Our preliminary real-world data support the use of apremilast as an effective therapeutic strategy against BD-related recurrent OUs resistant or intolerant to first-line therapy.
评估阿普斯特治疗复发性/难治性口腔溃疡(OU)的疗效和安全性,OU 是贝赫切特病(BD)的主要特征和高度致残特征。
连续纳入 12 例复发性/难治性 OU 且对常规治疗不耐受/抵抗的 BD 患者,并进行前瞻性随访。主要终点为第 12 周 OU 数。次要终点为 Behçet 综合征活动评分(BSAS)、Behçet 疾病活动量表(BDCAF)评分、BD 生活质量量表(BDQOL)和 OU 疼痛从基线到第 12 周的变化,OU 疼痛采用视觉模拟量表(VAS)评估。所有不良事件(AE)在随访期间均记录。采用非参数检验(Wilcoxon 秩检验),P 值<0.05 认为具有统计学意义。
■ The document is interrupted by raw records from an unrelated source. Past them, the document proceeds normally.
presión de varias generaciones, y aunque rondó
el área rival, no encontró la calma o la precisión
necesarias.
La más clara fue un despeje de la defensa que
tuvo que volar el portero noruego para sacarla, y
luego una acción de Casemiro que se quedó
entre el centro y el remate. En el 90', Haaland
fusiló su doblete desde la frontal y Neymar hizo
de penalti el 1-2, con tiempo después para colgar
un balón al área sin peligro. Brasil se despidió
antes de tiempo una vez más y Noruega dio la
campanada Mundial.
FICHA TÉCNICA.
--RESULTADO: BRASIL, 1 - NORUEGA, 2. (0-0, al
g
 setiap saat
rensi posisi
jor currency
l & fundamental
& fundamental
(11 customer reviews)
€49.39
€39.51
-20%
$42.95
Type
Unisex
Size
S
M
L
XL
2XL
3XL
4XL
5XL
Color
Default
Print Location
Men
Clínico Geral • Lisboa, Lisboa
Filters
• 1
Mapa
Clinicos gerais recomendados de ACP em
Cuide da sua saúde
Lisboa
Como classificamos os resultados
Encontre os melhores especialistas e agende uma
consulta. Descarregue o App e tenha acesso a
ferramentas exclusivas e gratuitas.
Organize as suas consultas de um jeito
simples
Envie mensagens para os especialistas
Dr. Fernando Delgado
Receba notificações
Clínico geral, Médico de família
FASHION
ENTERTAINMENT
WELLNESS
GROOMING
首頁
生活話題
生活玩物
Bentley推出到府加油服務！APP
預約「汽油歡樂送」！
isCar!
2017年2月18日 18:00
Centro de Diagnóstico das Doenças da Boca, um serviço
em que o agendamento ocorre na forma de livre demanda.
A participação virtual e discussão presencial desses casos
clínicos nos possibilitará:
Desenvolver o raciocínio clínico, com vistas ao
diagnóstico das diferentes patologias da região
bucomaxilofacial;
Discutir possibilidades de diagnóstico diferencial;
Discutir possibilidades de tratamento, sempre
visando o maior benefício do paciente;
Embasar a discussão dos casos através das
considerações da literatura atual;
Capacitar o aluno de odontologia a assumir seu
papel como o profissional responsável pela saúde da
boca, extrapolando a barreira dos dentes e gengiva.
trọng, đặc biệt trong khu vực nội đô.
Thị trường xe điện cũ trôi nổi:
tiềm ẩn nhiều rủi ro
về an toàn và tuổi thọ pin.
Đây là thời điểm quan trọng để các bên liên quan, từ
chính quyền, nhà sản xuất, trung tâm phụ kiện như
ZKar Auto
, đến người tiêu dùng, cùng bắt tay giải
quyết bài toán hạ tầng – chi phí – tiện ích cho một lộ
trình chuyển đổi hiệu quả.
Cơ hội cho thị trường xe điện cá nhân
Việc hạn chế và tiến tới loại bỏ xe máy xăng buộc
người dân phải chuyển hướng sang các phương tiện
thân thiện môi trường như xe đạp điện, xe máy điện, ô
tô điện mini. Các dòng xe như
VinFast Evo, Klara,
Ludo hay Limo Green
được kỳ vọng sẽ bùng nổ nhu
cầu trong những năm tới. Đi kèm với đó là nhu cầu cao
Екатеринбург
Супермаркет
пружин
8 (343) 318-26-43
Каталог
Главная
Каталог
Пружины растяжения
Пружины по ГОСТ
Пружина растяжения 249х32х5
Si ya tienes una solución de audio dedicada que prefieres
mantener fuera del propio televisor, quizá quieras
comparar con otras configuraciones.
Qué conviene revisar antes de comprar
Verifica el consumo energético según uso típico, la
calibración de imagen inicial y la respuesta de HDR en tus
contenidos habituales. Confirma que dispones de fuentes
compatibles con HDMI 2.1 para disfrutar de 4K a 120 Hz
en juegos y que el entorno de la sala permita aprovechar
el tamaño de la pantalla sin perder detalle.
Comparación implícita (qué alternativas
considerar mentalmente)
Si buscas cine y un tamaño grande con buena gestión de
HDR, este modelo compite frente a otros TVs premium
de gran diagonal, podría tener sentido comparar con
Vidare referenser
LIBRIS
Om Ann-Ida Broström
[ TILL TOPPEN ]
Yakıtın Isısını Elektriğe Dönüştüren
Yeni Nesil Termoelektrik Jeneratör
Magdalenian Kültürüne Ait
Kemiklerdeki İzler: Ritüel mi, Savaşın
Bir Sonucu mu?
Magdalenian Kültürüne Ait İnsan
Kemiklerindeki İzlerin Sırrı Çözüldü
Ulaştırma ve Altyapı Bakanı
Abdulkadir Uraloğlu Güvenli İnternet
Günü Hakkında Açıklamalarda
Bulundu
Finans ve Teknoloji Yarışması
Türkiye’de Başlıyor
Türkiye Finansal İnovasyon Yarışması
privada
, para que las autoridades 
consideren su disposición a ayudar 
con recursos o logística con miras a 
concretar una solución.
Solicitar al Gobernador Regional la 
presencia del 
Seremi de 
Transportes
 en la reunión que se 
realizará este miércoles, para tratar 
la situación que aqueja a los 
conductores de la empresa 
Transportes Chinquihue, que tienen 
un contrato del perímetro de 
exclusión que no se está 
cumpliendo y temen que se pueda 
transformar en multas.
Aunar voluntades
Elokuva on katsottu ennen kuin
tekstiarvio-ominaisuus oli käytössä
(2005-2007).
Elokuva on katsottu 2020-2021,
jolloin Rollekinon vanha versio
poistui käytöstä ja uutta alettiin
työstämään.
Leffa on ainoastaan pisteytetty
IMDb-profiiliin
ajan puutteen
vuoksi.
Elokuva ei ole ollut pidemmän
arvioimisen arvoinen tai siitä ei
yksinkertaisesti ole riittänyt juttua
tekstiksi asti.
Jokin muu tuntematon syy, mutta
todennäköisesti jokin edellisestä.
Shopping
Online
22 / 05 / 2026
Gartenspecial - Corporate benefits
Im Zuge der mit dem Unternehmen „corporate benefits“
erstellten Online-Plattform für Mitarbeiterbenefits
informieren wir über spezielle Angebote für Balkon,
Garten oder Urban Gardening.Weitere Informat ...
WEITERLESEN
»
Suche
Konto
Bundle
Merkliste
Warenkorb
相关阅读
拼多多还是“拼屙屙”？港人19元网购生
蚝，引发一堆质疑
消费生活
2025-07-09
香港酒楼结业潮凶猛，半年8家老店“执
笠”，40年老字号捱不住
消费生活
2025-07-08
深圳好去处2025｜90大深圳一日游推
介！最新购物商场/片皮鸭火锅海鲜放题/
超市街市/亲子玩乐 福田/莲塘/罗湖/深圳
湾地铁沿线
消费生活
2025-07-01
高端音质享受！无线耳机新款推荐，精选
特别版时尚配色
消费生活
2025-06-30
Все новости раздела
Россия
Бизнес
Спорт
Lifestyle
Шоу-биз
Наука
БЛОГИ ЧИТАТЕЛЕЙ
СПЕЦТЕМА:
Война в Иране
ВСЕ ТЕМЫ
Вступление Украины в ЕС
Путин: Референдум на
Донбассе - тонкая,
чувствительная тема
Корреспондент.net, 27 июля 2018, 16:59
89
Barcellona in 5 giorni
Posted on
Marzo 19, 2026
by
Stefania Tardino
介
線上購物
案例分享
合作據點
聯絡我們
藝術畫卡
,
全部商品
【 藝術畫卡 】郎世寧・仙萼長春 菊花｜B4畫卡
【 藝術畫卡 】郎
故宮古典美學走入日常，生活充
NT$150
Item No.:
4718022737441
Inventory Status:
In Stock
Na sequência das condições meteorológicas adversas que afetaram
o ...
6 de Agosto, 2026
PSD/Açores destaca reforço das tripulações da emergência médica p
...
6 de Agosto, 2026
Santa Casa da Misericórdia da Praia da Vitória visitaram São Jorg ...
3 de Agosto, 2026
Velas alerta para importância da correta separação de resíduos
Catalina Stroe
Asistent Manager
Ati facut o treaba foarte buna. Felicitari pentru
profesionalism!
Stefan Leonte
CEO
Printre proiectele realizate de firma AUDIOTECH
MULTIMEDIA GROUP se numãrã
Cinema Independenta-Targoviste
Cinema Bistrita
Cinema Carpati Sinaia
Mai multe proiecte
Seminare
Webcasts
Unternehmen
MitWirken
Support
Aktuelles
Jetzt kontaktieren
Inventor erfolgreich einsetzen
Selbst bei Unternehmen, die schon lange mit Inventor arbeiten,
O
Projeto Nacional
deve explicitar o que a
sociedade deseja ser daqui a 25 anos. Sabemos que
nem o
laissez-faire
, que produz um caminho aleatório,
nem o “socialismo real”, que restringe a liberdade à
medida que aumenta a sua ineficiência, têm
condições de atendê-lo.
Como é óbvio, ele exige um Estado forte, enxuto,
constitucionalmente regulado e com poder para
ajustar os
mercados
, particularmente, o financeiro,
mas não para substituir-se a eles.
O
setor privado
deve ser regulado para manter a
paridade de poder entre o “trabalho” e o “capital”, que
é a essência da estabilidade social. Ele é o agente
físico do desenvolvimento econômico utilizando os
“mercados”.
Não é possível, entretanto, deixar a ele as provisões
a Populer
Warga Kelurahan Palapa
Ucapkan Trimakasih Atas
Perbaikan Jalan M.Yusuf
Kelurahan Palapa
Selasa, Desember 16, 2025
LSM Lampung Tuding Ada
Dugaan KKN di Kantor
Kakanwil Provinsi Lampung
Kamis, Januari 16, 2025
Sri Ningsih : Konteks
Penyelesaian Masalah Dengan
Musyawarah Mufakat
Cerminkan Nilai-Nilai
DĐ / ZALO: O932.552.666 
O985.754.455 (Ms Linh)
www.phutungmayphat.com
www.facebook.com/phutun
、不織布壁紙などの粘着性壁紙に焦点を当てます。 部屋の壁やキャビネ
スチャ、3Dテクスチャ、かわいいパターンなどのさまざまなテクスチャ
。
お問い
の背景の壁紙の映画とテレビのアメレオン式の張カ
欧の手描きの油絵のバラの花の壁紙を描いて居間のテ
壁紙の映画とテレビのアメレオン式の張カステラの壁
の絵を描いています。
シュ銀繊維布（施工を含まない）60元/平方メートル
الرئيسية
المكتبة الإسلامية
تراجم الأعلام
阿普斯特治疗 12 周后,OU 数显著减少[0.58(s.d. 0.67)vs 3.33(s.d. 1.45),P=0.02],疾病活动度改善:BSAS 为 16.8(s.d. 9.1)[从基线的 45.9(s.d. 19.6)](P=0.02),BDCAF 评分 0.72(s.d. 0.65)[从基线的 2.45(s.d. 1.0)](P=0.04),OU 疼痛 VAS 评分降至 23.3(s.d. 13.7)[从基线的 67.9(s.d. 17.2)](P=0.02)。BDQOL 也得到了改善(P=0.02)。6 例患者完全停用激素,2 例患者逐渐减少泼尼松剂量(P=0.016),临床改善导致临床改善。9 例中的 6 例患者停用秋水仙碱(P=0.031)。阿普斯特相关 AE 发生在 4 例患者中(主要为胃肠道 AE),导致所有患者停药。
我们的初步真实世界数据支持阿普斯特作为一种有效的治疗策略,用于治疗对一线治疗不耐受/抵抗的 BD 相关复发性 OU。